= To do =
Go through the entries below and write each one out exactly.

= Source material =

·····

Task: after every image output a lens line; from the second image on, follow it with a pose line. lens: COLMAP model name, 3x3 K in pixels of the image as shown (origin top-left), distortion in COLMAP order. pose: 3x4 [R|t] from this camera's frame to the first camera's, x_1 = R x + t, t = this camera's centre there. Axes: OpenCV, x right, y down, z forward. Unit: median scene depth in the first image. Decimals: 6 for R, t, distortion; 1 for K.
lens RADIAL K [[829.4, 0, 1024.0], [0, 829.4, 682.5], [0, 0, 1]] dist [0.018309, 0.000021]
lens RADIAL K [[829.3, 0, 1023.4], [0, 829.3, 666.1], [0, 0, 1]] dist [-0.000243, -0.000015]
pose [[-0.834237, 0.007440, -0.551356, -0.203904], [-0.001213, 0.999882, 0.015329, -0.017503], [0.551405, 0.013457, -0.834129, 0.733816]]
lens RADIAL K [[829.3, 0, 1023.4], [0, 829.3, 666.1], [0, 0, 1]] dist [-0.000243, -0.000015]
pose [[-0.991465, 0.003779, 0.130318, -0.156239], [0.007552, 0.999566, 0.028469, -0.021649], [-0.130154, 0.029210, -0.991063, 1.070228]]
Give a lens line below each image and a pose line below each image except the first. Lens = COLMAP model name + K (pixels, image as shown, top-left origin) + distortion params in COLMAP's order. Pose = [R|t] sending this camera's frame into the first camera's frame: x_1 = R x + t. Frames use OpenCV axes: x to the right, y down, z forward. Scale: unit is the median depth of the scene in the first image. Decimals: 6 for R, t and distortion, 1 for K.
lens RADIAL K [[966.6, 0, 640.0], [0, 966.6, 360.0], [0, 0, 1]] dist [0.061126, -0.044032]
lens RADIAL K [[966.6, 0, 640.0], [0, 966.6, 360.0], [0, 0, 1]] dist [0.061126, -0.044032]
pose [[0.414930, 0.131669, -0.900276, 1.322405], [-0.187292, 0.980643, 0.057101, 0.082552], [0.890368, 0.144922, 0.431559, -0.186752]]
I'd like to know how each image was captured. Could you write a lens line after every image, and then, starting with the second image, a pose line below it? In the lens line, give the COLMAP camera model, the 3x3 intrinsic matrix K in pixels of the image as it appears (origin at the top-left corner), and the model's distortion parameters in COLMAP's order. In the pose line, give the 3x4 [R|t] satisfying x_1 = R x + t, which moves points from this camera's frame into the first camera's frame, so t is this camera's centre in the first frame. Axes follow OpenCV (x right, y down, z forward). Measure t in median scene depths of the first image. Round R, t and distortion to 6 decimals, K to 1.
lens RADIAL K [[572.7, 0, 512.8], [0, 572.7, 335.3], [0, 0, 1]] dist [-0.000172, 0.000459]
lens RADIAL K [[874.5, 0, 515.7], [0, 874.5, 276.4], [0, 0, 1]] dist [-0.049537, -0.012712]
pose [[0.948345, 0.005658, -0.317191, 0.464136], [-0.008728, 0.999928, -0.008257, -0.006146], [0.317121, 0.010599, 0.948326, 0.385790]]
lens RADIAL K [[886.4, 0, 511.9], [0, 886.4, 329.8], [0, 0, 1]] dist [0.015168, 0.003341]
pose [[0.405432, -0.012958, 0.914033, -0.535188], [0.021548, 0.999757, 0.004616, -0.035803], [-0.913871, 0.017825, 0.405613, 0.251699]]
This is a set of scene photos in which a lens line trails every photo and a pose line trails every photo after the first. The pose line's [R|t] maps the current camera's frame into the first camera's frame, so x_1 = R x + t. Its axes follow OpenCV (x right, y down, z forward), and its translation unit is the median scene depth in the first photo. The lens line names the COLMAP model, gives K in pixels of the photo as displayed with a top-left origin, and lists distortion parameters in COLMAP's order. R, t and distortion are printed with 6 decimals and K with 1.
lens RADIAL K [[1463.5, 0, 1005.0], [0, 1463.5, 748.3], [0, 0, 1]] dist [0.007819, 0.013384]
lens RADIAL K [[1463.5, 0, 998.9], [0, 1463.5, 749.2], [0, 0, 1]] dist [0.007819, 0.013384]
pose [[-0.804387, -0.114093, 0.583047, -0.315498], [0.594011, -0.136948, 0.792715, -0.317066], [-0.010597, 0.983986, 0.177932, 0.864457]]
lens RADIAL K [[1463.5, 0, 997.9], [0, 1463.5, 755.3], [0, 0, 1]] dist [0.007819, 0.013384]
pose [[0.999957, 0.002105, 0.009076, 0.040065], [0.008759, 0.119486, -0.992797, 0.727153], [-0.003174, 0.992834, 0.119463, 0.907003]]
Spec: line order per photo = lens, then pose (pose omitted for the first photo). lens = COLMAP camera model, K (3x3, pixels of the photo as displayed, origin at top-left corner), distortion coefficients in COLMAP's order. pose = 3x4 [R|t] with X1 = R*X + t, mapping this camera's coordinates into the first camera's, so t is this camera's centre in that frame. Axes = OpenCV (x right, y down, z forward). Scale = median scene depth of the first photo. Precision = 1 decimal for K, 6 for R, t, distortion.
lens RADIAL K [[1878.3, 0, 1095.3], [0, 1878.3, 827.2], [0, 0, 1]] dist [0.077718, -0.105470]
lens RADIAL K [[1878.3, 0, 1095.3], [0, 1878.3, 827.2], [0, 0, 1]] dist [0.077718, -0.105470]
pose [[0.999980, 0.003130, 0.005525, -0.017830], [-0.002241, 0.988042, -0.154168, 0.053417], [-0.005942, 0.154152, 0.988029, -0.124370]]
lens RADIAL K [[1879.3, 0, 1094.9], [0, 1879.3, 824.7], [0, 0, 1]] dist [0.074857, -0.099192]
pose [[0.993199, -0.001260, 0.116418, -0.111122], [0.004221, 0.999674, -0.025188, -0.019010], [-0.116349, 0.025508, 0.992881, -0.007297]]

·····

= Task output =
Task: after every image output a lens line; from the second image on, follow it with a pose line. lens: COLMAP model name, 3x3 K in pixels of the image as shown (origin top-left), distortion in COLMAP order. pose: 3x4 [R|t] from this camera's frame to the first camera's, x_1 = R x + t, t = this camera's centre there. Axes: OpenCV, x right, y down, z forward. Unit: median scene depth in the first image. Decimals: 6 for R, t, distortion; 1 for K.
lens RADIAL K [[829.4, 0, 1024.0], [0, 829.4, 682.5], [0, 0, 1]] dist [0.018309, 0.000021]
lens RADIAL K [[829.3, 0, 1023.4], [0, 829.3, 666.1], [0, 0, 1]] dist [-0.000243, -0.000015]
pose [[-0.834237, 0.007440, -0.551356, -0.203904], [-0.001213, 0.999882, 0.015329, -0.017503], [0.551405, 0.013457, -0.834129, 0.733816]]
lens RADIAL K [[829.3, 0, 1023.4], [0, 829.3, 666.1], [0, 0, 1]] dist [-0.000243, -0.000015]
pose [[-0.991465, 0.003779, 0.130318, -0.156239], [0.007552, 0.999566, 0.028469, -0.021649], [-0.130154, 0.029210, -0.991063, 1.070228]]
Give a lens line below each image and a pose line below each image except the first. Lens = COLMAP model name + K (pixels, image as shown, top-left origin) + distortion params in COLMAP's order. Pose = [R|t] sending this camera's frame into the first camera's frame: x_1 = R x + t. Frames use OpenCV axes: x to the right, y down, z forward. Scale: unit is the median depth of the scene in the first image. Decimals: 6 for R, t and distortion, 1 for K.
lens RADIAL K [[966.6, 0, 640.0], [0, 966.6, 360.0], [0, 0, 1]] dist [0.061126, -0.044032]
lens RADIAL K [[966.6, 0, 640.0], [0, 966.6, 360.0], [0, 0, 1]] dist [0.061126, -0.044032]
pose [[0.414930, 0.131669, -0.900276, 1.322405], [-0.187292, 0.980643, 0.057101, 0.082552], [0.890368, 0.144922, 0.431559, -0.186752]]
I'd like to know how each image was captured. Could you write a lens line after every image, and then, starting with the second image, a pose line below it? In the lens line, give the COLMAP camera model, the 3x3 intrinsic matrix K in pixels of the image as it appears (origin at the top-left corner), and the model's distortion parameters in COLMAP's order. In the pose line, give the 3x4 [R|t] satisfying x_1 = R x + t, which moves points from this camera's frame into the first camera's frame, so t is this camera's centre in the first frame. Axes follow OpenCV (x right, y down, z forward). Measure t in median scene depths of the first image. Round R, t and distortion to 6 decimals, K to 1.
lens RADIAL K [[572.7, 0, 512.8], [0, 572.7, 335.3], [0, 0, 1]] dist [-0.000172, 0.000459]
lens RADIAL K [[874.5, 0, 515.7], [0, 874.5, 276.4], [0, 0, 1]] dist [-0.049537, -0.012712]
pose [[0.948345, 0.005658, -0.317191, 0.464136], [-0.008728, 0.999928, -0.008257, -0.006146], [0.317121, 0.010599, 0.948326, 0.385790]]
lens RADIAL K [[886.4, 0, 511.9], [0, 886.4, 329.8], [0, 0, 1]] dist [0.015168, 0.003341]
pose [[0.405432, -0.012958, 0.914033, -0.535188], [0.021548, 0.999757, 0.004616, -0.035803], [-0.913871, 0.017825, 0.405613, 0.251699]]
This is a set of scene photos in which a lens line trails every photo and a pose line trails every photo after the first. The pose line's [R|t] maps the current camera's frame into the first camera's frame, so x_1 = R x + t. Its axes follow OpenCV (x right, y down, z forward), and its translation unit is the median scene depth in the first photo. The lens line names the COLMAP model, gives K in pixels of the photo as displayed with a top-left origin, and lists distortion parameters in COLMAP's order. R, t and distortion are printed with 6 decimals and K with 1.
lens RADIAL K [[1463.5, 0, 1005.0], [0, 1463.5, 748.3], [0, 0, 1]] dist [0.007819, 0.013384]
lens RADIAL K [[1463.5, 0, 998.9], [0, 1463.5, 749.2], [0, 0, 1]] dist [0.007819, 0.013384]
pose [[-0.804387, -0.114093, 0.583047, -0.315498], [0.594011, -0.136948, 0.792715, -0.317066], [-0.010597, 0.983986, 0.177932, 0.864457]]
lens RADIAL K [[1463.5, 0, 997.9], [0, 1463.5, 755.3], [0, 0, 1]] dist [0.007819, 0.013384]
pose [[0.999957, 0.002105, 0.009076, 0.040065], [0.008759, 0.119486, -0.992797, 0.727153], [-0.003174, 0.992834, 0.119463, 0.907003]]
Spec: line order per photo = lens, then pose (pose omitted for the first photo). lens = COLMAP camera model, K (3x3, pixels of the photo as displayed, origin at top-left corner), distortion coefficients in COLMAP's order. pose = 3x4 [R|t] with X1 = R*X + t, mapping this camera's coordinates into the first camera's, so t is this camera's centre in that frame. Axes = OpenCV (x right, y down, z forward). Scale = median scene depth of the first photo. Precision = 1 decimal for K, 6 for R, t, distortion.
lens RADIAL K [[1878.3, 0, 1095.3], [0, 1878.3, 827.2], [0, 0, 1]] dist [0.077718, -0.105470]
lens RADIAL K [[1878.3, 0, 1095.3], [0, 1878.3, 827.2], [0, 0, 1]] dist [0.077718, -0.105470]
pose [[0.999980, 0.003130, 0.005525, -0.017830], [-0.002241, 0.988042, -0.154168, 0.053417], [-0.005942, 0.154152, 0.988029, -0.124370]]
lens RADIAL K [[1879.3, 0, 1094.9], [0, 1879.3, 824.7], [0, 0, 1]] dist [0.074857, -0.099192]
pose [[0.993199, -0.001260, 0.116418, -0.111122], [0.004221, 0.999674, -0.025188, -0.019010], [-0.116349, 0.025508, 0.992881, -0.007297]]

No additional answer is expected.